Barrio of Puerto Rico

Saco is a barrio in the municipality of Ceiba, Puerto Rico. Its population in 2010 was 1,815.

==History==
Saco was in Spain's gazetteers until Puerto Rico was ceded by Spain in the aftermath of the Spanish–American War under the terms of the Treaty of Paris of 1898 and became an unincorporated territory of the United States.
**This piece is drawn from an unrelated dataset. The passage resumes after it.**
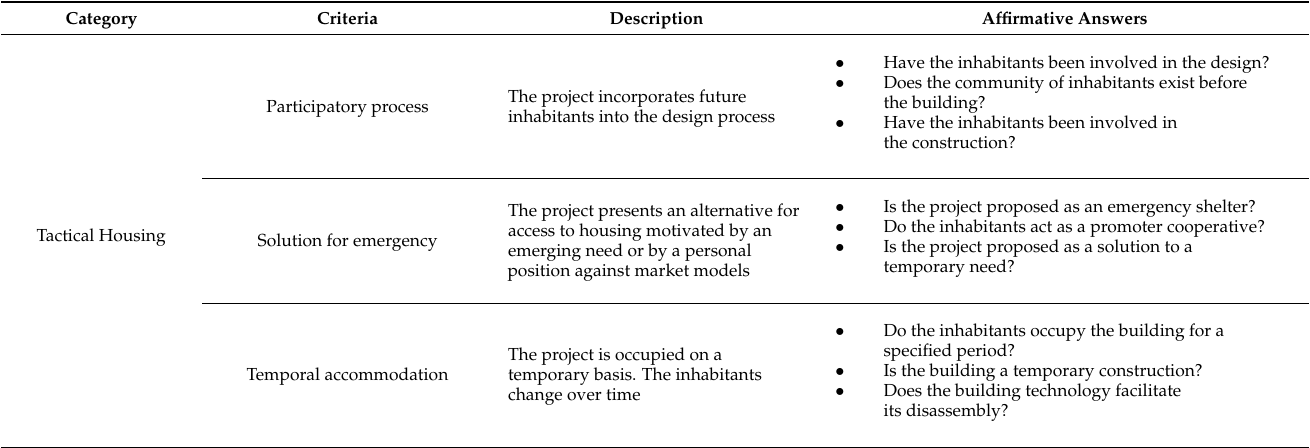
Table 1. Qualitative questionnaire for diffuse dwelling projects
In 1899, the United States Department of War conducted a census of Puerto Rico finding that the combined population of Saco and Chupacallos barrios was 1,109.

Historical population
| Census | Pop. | Note | %± |
| 1910 | 760 |  | — |
| 1920 | 1,082 |  | 42.4% |
| 1930 | 1,269 |  | 17.3% |
| 1940 | 752 |  | −40.7% |
| 1950 | 808 |  | 7.4% |
| 1960 | 702 |  | −13.1% |
| 1970 | 896 |  | 27.6% |
| 1980 | 1,037 |  | 15.7% |
| 1990 | 1,482 |  | 42.9% |
| 2000 | 1,819 |  | 22.7% |
| 2010 | 1,815 |  | −0.2% |
U.S. Decennial Census 1900 (N/A) 1910-1930 1930-1950 1980-2000 2010

==Sectors==
Barrios (which are, in contemporary times, roughly comparable to minor civil divisions) in turn are further subdivided into smaller local populated place areas/units called sectores (sectors in English). The types of sectores may vary, from normally sector to urbanización to reparto to barriada to residencial, among others.

The following sectors are in Saco barrio:

Parcelas Calderona,
Sector Aguacate,
Sector El Mangó, and Sector Las Quintas.